All entries below are to be copied precisely as they appear.

Top of SUPPLIED ENTRIES

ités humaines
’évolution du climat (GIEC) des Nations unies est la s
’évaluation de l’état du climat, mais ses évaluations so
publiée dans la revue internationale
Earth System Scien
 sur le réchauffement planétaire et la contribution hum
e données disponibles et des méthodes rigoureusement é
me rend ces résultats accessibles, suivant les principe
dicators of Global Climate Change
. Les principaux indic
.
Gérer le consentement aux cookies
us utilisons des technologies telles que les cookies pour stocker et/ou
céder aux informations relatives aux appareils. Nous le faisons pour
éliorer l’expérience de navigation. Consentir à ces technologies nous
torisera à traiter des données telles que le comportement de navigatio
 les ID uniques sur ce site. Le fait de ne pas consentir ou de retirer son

Bottom of SUPPLIED ENTRIES

_OUTPUT FOR THIS TASK_
ités humaines
’évolution du climat (GIEC) des Nations unies est la s
’évaluation de l’état du climat, mais ses évaluations so
publiée dans la revue internationale
Earth System Scien
 sur le réchauffement planétaire et la contribution hum
e données disponibles et des méthodes rigoureusement é
me rend ces résultats accessibles, suivant les principe
dicators of Global Climate Change
. Les principaux indic
.
Gérer le consentement aux cookies
us utilisons des technologies telles que les cookies pour stocker et/ou
céder aux informations relatives aux appareils. Nous le faisons pour
éliorer l’expérience de navigation. Consentir à ces technologies nous
torisera à traiter des données telles que le comportement de navigatio
 les ID uniques sur ce site. Le fait de ne pas consentir ou de retirer son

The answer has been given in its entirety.